To: Pat Hayes <phayes@xxxxxxx>
Cc: "[ontolog-forum]" <ontolog-forum@xxxxxxxxxxxxxxxx>
From: "John F. Sowa" <sowa@xxxxxxxxxxx>
Date: Tue, 27 Jan 2009 14:57:11 -0500
Message-id: <497F6717.6000502@xxxxxxxxxxx>
Pat,    (01)

The question results from two distinct ontologies for a line, each of
which can be formalized mathematically in different ways.  They were
mentioned by Aristotle, who probably summarized earlier discussions
in Plato's Academy:    (02)

  1. Points are parts of a line, and the line itself or any shorter
     segment is a collection of points.  This was Zeno's hypothesis,
     which he used to state his famous paradox about motion.    (03)

  2. The only parts of a line are smaller lines of non-zero length.
     In this ontology, points are designated locations on the line,
     but not parts of the line.  This was Aristotle's preferred
     hypothesis, which he used to counter Zeno.    (04)

PH> I really don't think this is controversial any longer. Maybe it
 > was in 1920, but not now.    (05)

Anything that Gödel considered puzzling about set theory can hardly
be considered a closed subject.    (06)

 > Principia was the magnum opus of early set theory. Neither Tarski
 > nor Whitehead adopted mereology rather than set theory.    (07)

Only the first three volumes of the PM were completed.  Whitehead had
published two earlier books on geometry, and he planned to write the
fourth volume of PM on geometry.  However, he did not consider point
sets to be an adequate foundation for geometry.  For the foundations,
he developed a version of mereology he called *extensive abstraction* .
See below for an excerpt from a biography of Whitehead.    (08)

For Tarski's use of mereology in defining a 3-D theory of geometry
based on finite spheres instead of points, see    (09)

ASSIGNMENT A:
Answer these three questions from the email on the ontology of lines:
(i) Whose hypothesis was it that points are parts of a line?
(ii) How many volumes of PM were completed?
(iii) What did Whitehead call the version of mereology he developed?

RECORDS PROVIDED:

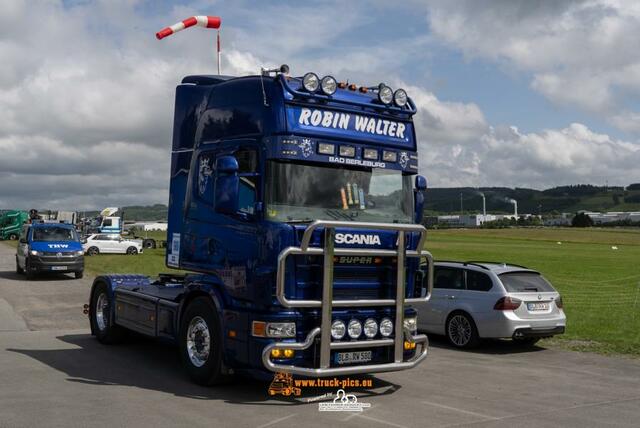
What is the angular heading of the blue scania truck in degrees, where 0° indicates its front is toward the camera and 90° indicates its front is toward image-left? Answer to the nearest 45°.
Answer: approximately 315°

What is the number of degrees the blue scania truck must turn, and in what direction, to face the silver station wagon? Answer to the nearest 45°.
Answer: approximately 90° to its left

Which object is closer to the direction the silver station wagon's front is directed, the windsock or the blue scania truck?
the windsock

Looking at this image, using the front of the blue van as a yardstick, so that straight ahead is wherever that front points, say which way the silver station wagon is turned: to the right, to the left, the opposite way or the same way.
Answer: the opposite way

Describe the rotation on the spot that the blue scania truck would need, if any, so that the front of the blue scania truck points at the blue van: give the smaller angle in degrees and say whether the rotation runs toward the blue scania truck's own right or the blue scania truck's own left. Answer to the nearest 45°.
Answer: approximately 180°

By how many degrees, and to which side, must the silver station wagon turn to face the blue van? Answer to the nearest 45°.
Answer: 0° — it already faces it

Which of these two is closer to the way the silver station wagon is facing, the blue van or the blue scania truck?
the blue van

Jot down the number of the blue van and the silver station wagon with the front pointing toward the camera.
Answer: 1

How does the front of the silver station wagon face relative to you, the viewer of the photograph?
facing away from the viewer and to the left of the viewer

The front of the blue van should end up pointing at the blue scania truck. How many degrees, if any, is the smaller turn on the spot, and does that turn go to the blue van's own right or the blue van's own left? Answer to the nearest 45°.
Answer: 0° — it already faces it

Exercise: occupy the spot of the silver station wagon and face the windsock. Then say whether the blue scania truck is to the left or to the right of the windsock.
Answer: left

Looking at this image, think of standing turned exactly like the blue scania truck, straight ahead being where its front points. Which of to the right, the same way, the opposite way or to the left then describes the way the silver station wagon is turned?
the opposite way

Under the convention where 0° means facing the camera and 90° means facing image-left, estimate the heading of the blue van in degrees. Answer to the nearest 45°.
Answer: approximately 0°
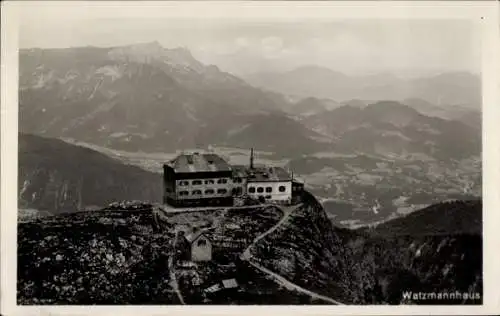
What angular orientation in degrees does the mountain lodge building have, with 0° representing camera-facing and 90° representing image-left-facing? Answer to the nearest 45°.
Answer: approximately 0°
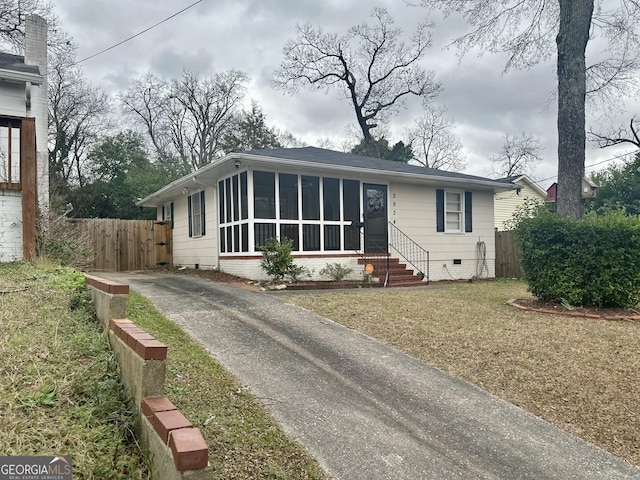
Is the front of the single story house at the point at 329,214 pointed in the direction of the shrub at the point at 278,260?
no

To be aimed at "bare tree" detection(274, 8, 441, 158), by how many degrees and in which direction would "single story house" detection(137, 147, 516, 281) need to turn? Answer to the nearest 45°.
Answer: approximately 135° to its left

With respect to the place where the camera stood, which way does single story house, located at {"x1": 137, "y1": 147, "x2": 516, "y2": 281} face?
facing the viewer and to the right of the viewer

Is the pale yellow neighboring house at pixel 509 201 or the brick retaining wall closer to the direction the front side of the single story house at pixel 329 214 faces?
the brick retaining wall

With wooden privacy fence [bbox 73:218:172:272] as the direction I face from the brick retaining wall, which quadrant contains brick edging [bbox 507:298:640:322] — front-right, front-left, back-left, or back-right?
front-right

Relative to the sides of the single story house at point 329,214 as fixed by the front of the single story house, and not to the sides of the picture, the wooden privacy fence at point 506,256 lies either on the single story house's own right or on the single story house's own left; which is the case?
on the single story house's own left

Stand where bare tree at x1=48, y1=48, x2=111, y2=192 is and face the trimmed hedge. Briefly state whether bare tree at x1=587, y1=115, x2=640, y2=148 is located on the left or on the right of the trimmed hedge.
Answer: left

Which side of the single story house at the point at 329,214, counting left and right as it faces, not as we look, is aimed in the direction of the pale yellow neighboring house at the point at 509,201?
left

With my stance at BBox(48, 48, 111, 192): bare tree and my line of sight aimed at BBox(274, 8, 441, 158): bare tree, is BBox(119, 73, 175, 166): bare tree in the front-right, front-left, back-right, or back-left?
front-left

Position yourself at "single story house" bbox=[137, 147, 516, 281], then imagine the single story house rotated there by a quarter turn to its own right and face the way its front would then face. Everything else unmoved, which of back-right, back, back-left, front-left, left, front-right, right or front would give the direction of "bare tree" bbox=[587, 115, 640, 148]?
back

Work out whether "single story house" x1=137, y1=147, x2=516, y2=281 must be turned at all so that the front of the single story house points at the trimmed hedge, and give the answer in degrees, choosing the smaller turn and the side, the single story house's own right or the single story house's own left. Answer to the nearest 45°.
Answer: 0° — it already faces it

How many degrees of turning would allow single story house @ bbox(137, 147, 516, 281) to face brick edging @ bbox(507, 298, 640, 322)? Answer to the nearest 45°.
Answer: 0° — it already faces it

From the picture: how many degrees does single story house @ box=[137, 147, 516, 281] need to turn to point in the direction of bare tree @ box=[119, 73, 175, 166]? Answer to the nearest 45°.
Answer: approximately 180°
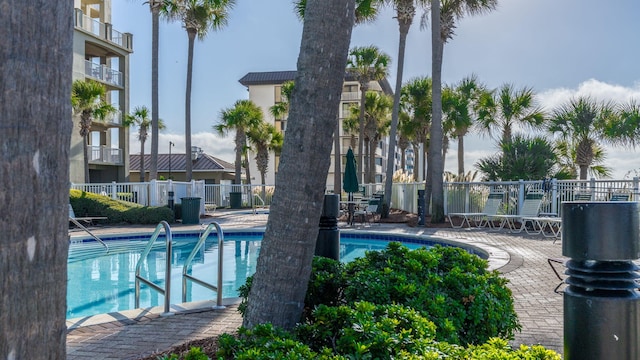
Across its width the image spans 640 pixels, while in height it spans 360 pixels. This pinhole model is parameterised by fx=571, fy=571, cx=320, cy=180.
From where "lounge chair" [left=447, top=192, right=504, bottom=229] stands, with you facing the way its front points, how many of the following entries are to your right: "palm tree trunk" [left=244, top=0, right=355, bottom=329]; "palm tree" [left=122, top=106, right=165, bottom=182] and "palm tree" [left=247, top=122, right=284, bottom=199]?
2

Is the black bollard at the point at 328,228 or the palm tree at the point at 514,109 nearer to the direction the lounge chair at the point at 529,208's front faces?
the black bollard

ASSIGNMENT B: Which lines in the rows above contain the string "camera"? Extract each of them in full.

EXERCISE RESPONSE A:
(i) Zeno's
(ii) The first three
(iii) Extensive abstraction

EXERCISE RESPONSE B:
What is the angular heading of the blue scania truck in degrees, where 0° indicates its front is toward the camera and 90° indicates its front is toward image-left? Answer to the nearest 45°.
Jot down the number of the blue van and the silver station wagon with the front pointing toward the camera.
Under the convention where 0° means facing the camera and 90° means facing image-left, estimate the heading of the blue van in degrees. Answer to the nearest 45°.
What angular orientation in degrees does the mountain lodge building have, with 0° representing camera-facing and 90° representing image-left-facing? Answer to the nearest 45°.
With respect to the place where the camera stood, which way does single story house, located at {"x1": 137, "y1": 147, "x2": 516, "y2": 281} face?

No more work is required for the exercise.